Aman savcı duymasın...



'CHP'nin çarşaf açılımı çöktü' değerlendirmesi doğru değil. Açılım yürürlükte; başı kapalı veya çarşaflı bir kadın yakasına altı ok rozeti takarak CHP'de siyaset yapabilir. Parti yönetiminin 'örtülüleri partiden içeri sokmayın, çarşaflıları uzak tutun' gibi bir kararı yok.
Yani CHP toplumda heyecan uyandıran çarşaf açılımında geri adım atmış değil. Çarşaflı kadınların Deniz Baykal'ın birkaç ay önce törenle taktığı rozetleri çıkarıp attığı doğru.

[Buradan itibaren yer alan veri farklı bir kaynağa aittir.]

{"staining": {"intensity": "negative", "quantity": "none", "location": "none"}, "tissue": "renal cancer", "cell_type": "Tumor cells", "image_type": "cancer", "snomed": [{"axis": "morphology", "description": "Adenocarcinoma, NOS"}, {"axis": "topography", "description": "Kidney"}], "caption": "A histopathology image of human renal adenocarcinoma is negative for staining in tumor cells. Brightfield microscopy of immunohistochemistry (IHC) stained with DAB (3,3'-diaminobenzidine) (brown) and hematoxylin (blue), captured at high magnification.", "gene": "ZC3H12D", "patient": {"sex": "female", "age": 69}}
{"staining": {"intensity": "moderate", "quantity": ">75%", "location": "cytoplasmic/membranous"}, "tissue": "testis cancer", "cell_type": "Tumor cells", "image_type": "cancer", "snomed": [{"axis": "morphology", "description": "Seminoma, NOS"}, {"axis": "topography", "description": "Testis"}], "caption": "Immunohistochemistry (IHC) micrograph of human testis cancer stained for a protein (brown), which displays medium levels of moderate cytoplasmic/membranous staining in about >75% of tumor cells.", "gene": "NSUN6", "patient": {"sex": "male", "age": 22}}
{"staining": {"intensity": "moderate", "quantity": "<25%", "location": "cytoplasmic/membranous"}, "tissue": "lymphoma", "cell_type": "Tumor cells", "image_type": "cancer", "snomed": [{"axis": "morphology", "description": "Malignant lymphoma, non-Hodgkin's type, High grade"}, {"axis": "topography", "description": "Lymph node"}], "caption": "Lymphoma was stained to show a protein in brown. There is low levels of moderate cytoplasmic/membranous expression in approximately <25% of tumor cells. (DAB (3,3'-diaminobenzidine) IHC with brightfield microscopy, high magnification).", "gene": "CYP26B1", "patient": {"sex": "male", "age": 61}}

Belli ki CHP'de aradıklarını bulamadılar. Aradıkları neydi, neyin peşindeydiler sorusunun cevabını herkes biliyor; belediye başkan adaylığı. Kapalı kadınları partiye kazandıran Emin Atmaca aday adayıydı, kendisine sözler verildi ancak parti onun yerine bir başkasını aday gösterdi. Rozetlerin çıkmasının nedeni bu... Türk siyasetinde her partide yaşanabilecek türden olağan bir gelişme.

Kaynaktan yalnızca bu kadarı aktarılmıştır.